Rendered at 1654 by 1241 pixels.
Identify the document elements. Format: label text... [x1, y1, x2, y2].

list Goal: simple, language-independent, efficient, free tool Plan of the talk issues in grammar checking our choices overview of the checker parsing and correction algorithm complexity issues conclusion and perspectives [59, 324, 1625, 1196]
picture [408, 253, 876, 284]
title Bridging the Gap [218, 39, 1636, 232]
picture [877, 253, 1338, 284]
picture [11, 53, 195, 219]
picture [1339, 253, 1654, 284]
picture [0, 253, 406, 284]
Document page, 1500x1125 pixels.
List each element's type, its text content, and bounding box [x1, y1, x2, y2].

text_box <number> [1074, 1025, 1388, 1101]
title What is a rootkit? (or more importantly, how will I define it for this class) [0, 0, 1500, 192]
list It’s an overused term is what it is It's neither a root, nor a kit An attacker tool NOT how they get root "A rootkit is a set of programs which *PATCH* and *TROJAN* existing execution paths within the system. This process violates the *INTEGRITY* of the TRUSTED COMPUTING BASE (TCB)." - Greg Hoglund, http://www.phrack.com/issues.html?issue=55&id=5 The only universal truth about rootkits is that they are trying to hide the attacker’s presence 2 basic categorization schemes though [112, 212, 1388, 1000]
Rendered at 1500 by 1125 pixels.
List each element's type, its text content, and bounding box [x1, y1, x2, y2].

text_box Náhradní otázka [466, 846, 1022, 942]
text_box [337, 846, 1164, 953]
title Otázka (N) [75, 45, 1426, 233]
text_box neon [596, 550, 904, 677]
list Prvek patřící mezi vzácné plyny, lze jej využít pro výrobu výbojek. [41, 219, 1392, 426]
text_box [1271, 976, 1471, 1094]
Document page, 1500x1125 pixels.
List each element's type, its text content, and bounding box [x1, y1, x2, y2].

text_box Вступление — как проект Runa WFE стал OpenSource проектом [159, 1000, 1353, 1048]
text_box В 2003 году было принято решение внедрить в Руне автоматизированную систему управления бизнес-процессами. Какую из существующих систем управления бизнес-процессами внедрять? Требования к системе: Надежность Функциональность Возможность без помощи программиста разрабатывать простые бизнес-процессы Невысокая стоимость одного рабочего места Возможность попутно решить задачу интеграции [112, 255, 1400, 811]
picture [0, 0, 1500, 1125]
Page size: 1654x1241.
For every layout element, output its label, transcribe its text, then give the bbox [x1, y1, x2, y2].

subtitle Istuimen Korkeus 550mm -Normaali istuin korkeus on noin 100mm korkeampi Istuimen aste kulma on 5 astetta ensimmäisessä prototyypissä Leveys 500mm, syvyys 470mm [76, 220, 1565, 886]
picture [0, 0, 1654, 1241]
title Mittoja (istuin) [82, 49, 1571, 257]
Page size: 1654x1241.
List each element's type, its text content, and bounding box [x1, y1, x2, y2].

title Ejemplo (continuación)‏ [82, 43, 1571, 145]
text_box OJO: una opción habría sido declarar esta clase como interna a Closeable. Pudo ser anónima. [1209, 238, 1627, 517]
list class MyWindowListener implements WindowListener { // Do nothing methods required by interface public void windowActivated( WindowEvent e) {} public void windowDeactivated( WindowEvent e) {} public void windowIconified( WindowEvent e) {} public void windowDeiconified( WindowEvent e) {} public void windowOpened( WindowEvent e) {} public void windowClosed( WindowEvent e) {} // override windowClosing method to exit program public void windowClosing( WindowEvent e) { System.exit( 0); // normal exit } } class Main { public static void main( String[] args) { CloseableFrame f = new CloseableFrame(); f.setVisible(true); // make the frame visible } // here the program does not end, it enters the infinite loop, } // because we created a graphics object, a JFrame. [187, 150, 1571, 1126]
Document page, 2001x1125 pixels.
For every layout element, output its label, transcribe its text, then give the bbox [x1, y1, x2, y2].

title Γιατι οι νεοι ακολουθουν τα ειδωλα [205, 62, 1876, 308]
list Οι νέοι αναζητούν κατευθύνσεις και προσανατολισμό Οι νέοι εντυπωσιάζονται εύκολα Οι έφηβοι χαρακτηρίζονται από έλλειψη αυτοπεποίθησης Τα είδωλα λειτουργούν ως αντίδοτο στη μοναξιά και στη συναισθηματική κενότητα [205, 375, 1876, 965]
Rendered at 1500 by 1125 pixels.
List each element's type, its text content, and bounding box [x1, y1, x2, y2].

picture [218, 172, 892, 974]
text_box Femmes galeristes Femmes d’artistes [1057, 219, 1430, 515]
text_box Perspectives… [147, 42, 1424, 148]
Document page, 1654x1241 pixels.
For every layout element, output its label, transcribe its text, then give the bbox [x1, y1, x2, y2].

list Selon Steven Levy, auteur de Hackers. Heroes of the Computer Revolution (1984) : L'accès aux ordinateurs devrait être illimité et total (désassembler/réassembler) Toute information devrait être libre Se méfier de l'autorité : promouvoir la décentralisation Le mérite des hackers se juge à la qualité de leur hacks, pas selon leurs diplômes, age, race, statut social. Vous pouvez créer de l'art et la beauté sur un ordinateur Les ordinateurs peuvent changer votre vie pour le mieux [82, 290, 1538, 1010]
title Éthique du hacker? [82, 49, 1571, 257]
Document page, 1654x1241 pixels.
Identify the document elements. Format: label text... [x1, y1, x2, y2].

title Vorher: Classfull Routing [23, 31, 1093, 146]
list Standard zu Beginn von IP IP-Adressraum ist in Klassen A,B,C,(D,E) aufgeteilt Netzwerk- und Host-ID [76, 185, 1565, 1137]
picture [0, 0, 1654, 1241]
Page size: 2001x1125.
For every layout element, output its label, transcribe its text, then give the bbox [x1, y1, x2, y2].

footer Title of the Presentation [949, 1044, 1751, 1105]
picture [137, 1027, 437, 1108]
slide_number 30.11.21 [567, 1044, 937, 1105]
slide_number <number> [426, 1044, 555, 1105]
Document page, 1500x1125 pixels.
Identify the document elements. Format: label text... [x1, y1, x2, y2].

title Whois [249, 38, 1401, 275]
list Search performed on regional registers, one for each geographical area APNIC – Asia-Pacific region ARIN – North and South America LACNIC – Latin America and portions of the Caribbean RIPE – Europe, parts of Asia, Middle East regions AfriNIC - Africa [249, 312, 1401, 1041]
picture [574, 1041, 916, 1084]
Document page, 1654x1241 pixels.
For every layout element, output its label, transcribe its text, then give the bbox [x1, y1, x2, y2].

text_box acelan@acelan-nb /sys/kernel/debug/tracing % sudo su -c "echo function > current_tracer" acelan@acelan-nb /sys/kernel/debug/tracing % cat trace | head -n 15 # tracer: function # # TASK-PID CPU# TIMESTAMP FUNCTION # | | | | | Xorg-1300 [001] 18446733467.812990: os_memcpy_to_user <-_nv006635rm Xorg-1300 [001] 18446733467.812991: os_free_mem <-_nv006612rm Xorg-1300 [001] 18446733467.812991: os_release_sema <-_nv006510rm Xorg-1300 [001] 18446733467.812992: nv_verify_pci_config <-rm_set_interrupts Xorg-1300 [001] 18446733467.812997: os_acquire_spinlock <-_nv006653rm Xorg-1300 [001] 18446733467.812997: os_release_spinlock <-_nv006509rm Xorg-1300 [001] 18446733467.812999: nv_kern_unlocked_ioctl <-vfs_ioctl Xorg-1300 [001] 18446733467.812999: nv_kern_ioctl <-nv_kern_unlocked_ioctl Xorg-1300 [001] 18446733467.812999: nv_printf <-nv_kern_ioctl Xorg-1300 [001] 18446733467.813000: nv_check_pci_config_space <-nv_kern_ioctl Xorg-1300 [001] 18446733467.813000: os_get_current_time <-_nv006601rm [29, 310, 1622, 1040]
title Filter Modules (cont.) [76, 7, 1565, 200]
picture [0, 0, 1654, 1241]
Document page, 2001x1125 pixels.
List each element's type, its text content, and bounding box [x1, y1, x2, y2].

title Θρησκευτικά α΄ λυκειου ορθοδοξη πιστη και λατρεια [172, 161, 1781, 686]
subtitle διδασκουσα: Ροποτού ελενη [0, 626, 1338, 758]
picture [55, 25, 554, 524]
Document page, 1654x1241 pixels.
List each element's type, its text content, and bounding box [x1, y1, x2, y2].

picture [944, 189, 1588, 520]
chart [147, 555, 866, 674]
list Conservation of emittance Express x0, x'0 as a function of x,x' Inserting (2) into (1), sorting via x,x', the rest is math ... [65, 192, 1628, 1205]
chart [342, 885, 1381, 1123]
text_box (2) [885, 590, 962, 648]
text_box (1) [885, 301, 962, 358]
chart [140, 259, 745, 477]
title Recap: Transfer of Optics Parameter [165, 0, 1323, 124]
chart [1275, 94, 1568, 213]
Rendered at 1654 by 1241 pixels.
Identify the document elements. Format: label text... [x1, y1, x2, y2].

◆ **Direction**: Reproduce the material word for word, starting at its very beginning and ending with the line that contains "list It’s an", and include both of those end points.

◆ **Correct answer**:
Rendered at 1654 by 1241 pixels.
Identify the document elements. Format: label text... [x1, y1, x2, y2].

list Goal: simple, language-independent, efficient, free tool Plan of the talk issues in grammar checking our choices overview of the checker parsing and correction algorithm complexity issues conclusion and perspectives [59, 324, 1625, 1196]
picture [408, 253, 876, 284]
title Bridging the Gap [218, 39, 1636, 232]
picture [877, 253, 1338, 284]
picture [11, 53, 195, 219]
picture [1339, 253, 1654, 284]
picture [0, 253, 406, 284]
Document page, 1500x1125 pixels.
List each element's type, its text content, and bounding box [x1, y1, x2, y2].

text_box <number> [1074, 1025, 1388, 1101]
title What is a rootkit? (or more importantly, how will I define it for this class) [0, 0, 1500, 192]
list It’s an overused term is what it is It's neither a root, nor a kit An attacker tool NOT how they get root "A rootkit is a set of programs which *PATCH* and *TROJAN* existing execution paths within the system. This process violates the *INTEGRITY* of the TRUSTED COMPUTING BASE (TCB)." - Greg Hoglund, http://www.phrack.com/issues.html?issue=55&id=5 The only universal truth about rootkits is that they are trying to hide the attacker’s presence 2 basic categorization schemes though [112, 212, 1388, 1000]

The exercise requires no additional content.